Aaron Turner, president of IntegriCell, said the recent interceptor discoveries shouldn't cause mass hysteria. He did note, however, that "if you're a high-value target, or if you have high-value information inside of your company, then you need to take precautions and protect your communications while you're on [cellular network]."

In other news

  • C&K Systems Inc., a third-party payment vendor, published a press release this week acknowledging its involvement in Goodwill Industry Inc.'s security breach. In the statement, the company admitted that its Hosted Management Services Environment was targeted by a highly specialized point-of-sale malware (called infostealer.rawpos) between Feb. 10, 2013, and Aug. 14, 2014. According to C&K, three of its customers were affected. Goodwill confirmed earlier this month that its customers were victims of the attack; the other two companies have not been made public. C&K notes, however, that "while many payment cards may have been compromised, the number of these cards of which we are informed have been used fraudulently is currently less than 25." The company also stated that it quickly investigated, contained and eliminated the issue.

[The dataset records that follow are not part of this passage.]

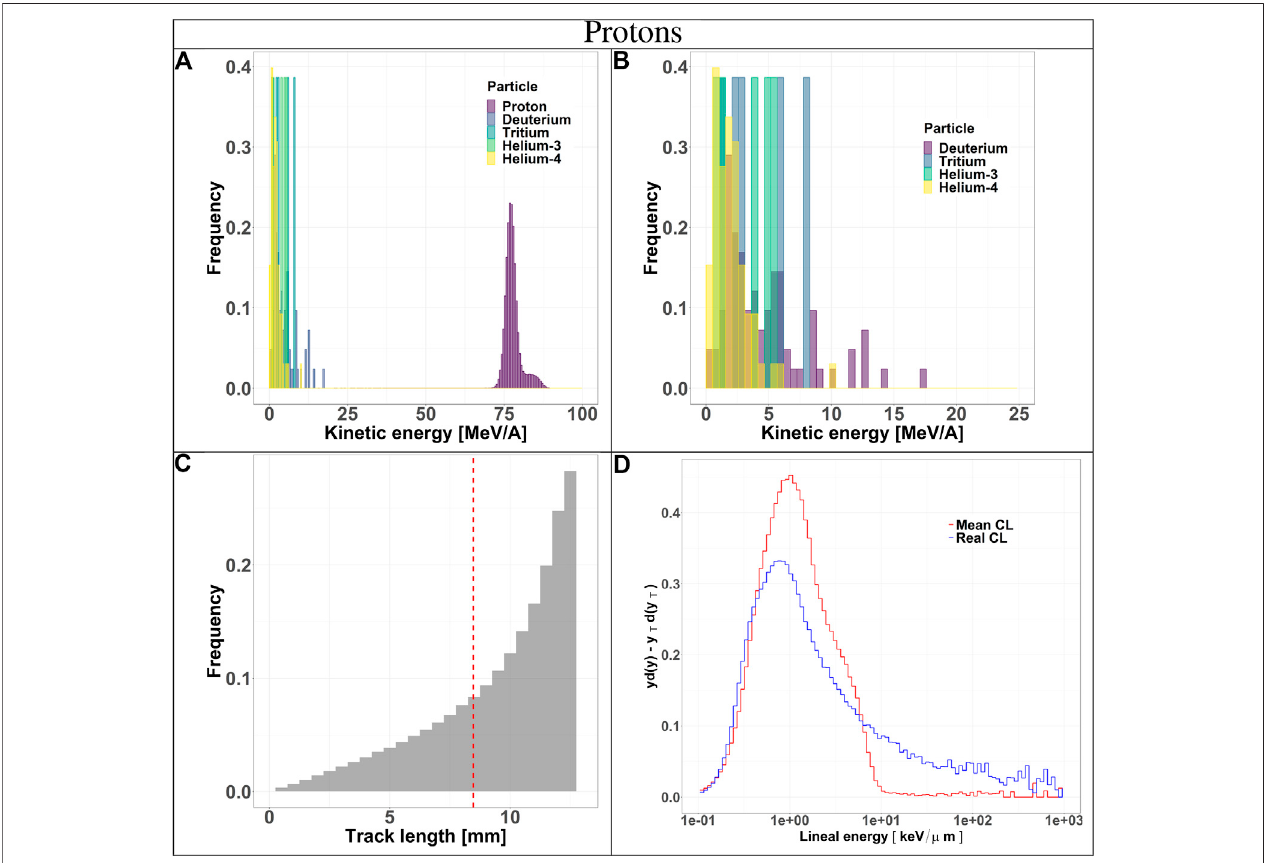
FIGURE 3 | Characterization of the radiation fi eld generated by 150 MeV protons after traversing 10.74 cm of water and seen by the TEPC. Panels (A) and (B) : kinetic energy spectra of the most abundant components of the radiation fi eld including and excluding the primary ions. Panel (C) : track length distribution of all the particles detected by the TEPC. The mean chord length at 8.47 mm is marked with a red dotted line. Panel (D) : microdosimetric yd(y) spectra obtained with the mean chord length approximation (red line) and microdosimetric yd T ( y T ) spectra obtained using the real chord length values (blue line).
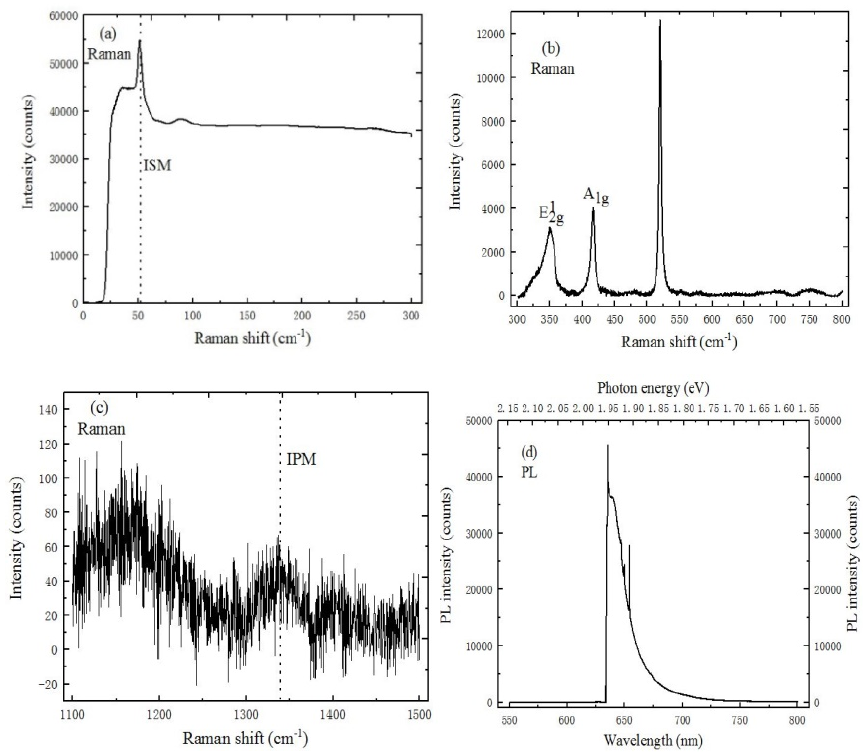
Figure 8. Spectral characteristics of WS 2 /h-BN heterostructure. ( a ) ISM mode characteristic peak of h-BN (10 mW, 633 nm), ( b ) E 1 2g and A 1g mode characteristic peaks of WS 2 (10 mW, 633 nm), ( c ) IPM mode characteristic peak of h-BN (10 mW, 633 nm), ( d ) PL spectrum of WS 2 /h-BN heterostructure (20 mW, 633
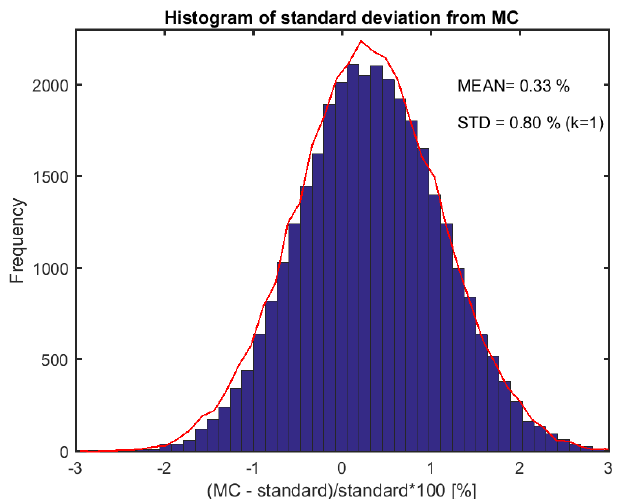
Figure 6. Histogram of all realizations from the Monte Carlo (MC) simulation indicating an overall uncertainty of 0.8% (standard de- viation of differences) of traceable TCO measurements with QA- SUME. The red line indicates a randomly generated Gaussian dis-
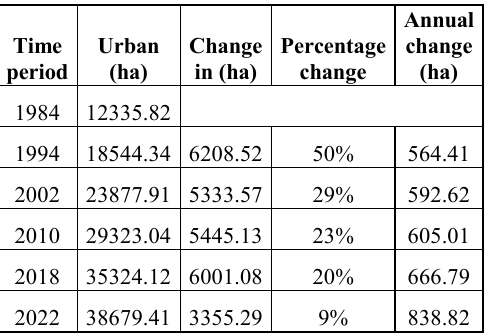
Table 4. Annual change of urban extension (1984-2022)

  • Adobe Systems Inc. this week released previously delayed software updates for its Adobe Reader and Adobe Acrobat software. These updates, which were originally slated for a Sept. 9 release but were delayed due to issues in routine testing, address eight vulnerabilities in the programs on Windows and Macintosh platforms that could potentially allow attackers to take over systems. Five of the vulnerabilities could allow remote-code execution, while the other three address a universal cross-site scripting vulnerability, denial-of-service vulnerability and sandbox bypass vulnerability. The bulletin, APSB14-20, is rated critical; enterprises should install the updates as soon as possible. The company recommends updating to Adobe Reader 10.1.12 and Adobe Acrobat 11.0.9.
  • A recent study by McAfee Inc., Safeguarding the Future of Digital America in 2025, offers insight into the next decade of technology and its impact on everyday life, the workplace and privacy. Approximately 60% of the 1,500 consumers surveyed expect to have a "smart home" within the next 11 years, and 70% believe that wearable devices will be leveraged for everyday use. As McAfee Chief Consumer Security Evangelist Gary Davis wrote in his blog, "Our devices are getting increasingly 'smarter' and entwined with our daily routines." However, along with these changes come increased security and privacy concerns. Sixty-four percent of consumers are worried about identity theft, monetary theft and fraud in the future, and 77% fear falling victim to cyberattackers. Davis notes that this study was conducted "to shine a light on these matters and expectations so [industries] can best integrate new innovations with [consumers'] online security and privacy in mind."